- 1 rabbit, jointed
- A fair bit of olive oil
- 1 large onion, sliced
- 6 cloves of garlic, halved
- ½ tsp sugar
- 1 tbspn garam flour (also called chickpea flour or gram flour)
- ½ tsp saffron filaments
- 300ml/½ pint dry vermouth or dry white wine
- 300ml/½ pint chicken stock – or water
- 1 cucumber
- 40g/1½ oz butter/olive oil
- 225g/8oz tomatoes, cored, de-seeded and chopped into bits.
- Celtic sea salt or equivalent and black pepper.
Serves 4.
- Cover the base of a flameproof casserole with olive oil – be generous here.
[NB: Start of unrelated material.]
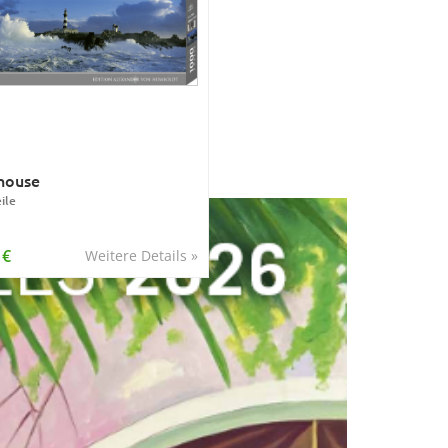
house
ile
 €
Weitere Details »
Rabbit needs plenty of oil or it just tastes dry and nasty.
- Heat the oil and cook the rabbit joints with the onion for 10 minutes, until the onion is soft.
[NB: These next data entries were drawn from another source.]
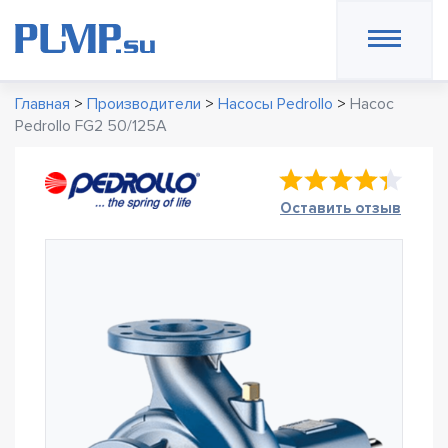
Главная
>
Производители
>
Насосы Pedrollo
>
Насос
Pedrollo FG2 50/125A
Оставить отзыв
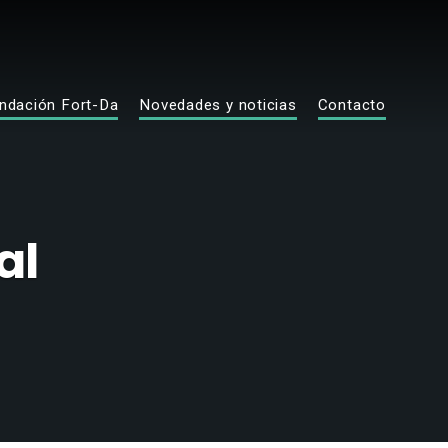
ndación Fort-Da
Novedades y noticias
Contacto
al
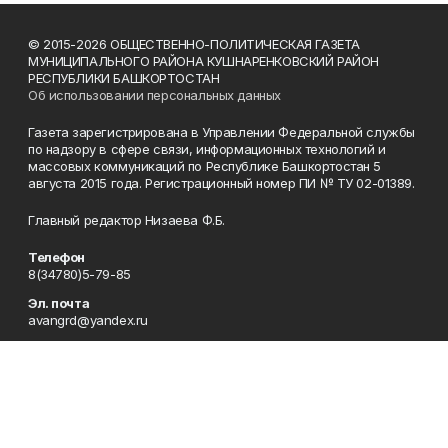
© 2015-2026 ОБЩЕСТВЕННО-ПОЛИТИЧЕСКАЯ ГАЗЕТА
МУНИЦИПАЛЬНОГО РАЙОНА КУШНАРЕНКОВСКИЙ РАЙОН
РЕСПУБЛИКИ БАШКОРТОСТАН
Об использовании персональных данных
Газета зарегистрирована в Управлении Федеральной службы
по надзору в сфере связи, информационных технологий и
массовых коммуникаций по Республике Башкортостан 5
августа 2015 года. Регистрационный номер ПИ № ТУ 02-01389.
Главный редактор Низаева Ф.Б.
Телефон
8(34780)5-79-85
Эл. почта
avangrd@yandex.ru
Адрес
Республика Башкортостан, Кушнаренковский район,
с.Кушнаренково, ул.Октябрьская, 47
Рекламная служба
8(34780)5-77-58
- Sprinkle over the gram flour,sugar, salt and pepper and stir about to cover all as evenly as possible.
- Add the garlic, saffron then wine and stock or water. Bring to the boil.
- Cover tightly, lower the heat to a bare simmer and leave to cook for 1 – 2 hours. I have a gas hob and use a heat diffuser.
- If being a bit posh, take the rabbit out, put on the serving dish and keep warm. Blitz the gravy with a hand held blender until smooth. If not posh then just taste the gravy. Whichever you’ve done, taste the gravy/sauce for seasoning and add more salt/pepper if needed.
- Pour the sauce over the rabbit.
- Whilst the rabbit is cooking, prepare the cucumberers. Peel if being posh, otherwise don’t bother. Cut into thick slices, quarter them and then cut out the seeds.
- Heat the butter or olive oil and sauté the cucumberer for 3 – 4 mins. Then add the tomatoes, salt and pepper. Stir about to heat through only.
- Tastefully arrange the cucumberer and tomatoes around the rabbit and serve.
If, like me, you can’t eat onions, try adding fennel instead – or celery.